═════ DATASET ENTRIES ═════

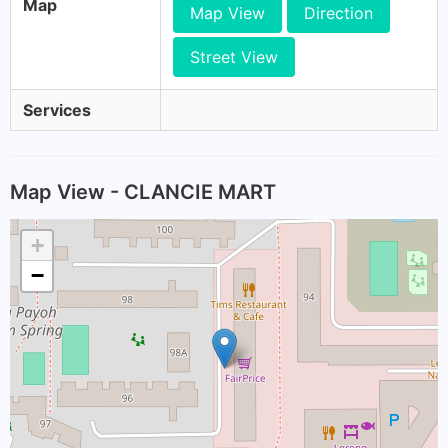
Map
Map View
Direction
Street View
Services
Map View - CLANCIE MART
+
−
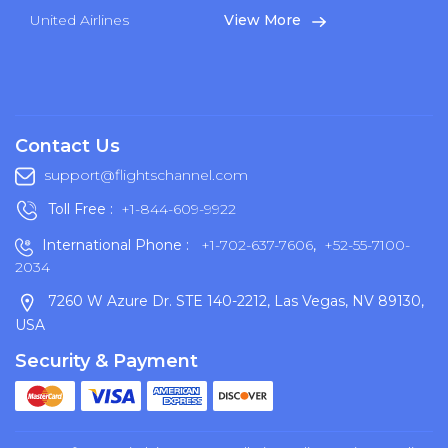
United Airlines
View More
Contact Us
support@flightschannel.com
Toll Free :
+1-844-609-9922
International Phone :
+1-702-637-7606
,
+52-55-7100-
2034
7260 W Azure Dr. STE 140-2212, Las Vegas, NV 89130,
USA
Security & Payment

═════
═════ DATASET ENTRIES ═════

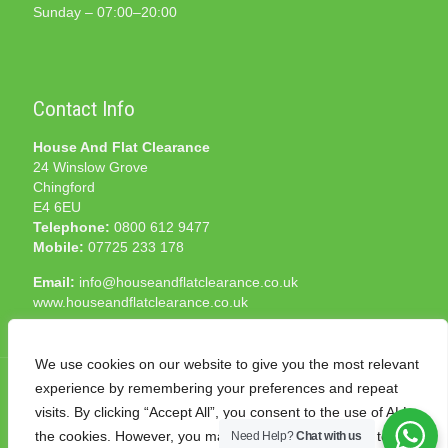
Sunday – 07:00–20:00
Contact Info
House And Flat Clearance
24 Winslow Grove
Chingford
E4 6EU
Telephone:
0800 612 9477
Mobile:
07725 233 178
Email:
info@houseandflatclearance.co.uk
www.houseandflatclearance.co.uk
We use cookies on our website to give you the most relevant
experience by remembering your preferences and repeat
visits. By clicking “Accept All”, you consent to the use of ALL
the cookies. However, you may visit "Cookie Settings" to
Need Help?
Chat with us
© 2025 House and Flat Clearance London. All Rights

═════

WHAT IS NEEDED:
Leaving all pictures out, output exactly the lines of the material above from the line with "Street View" to the line with "Security & Payment", both included.

WRITTEN SOLUTION:
Street View
Services
Map View - CLANCIE MART
+
−
United Airlines
View More
Contact Us
support@flightschannel.com
Toll Free :
+1-844-609-9922
International Phone :
+1-702-637-7606
,
+52-55-7100-
2034
7260 W Azure Dr. STE 140-2212, Las Vegas, NV 89130,
USA
Security & Payment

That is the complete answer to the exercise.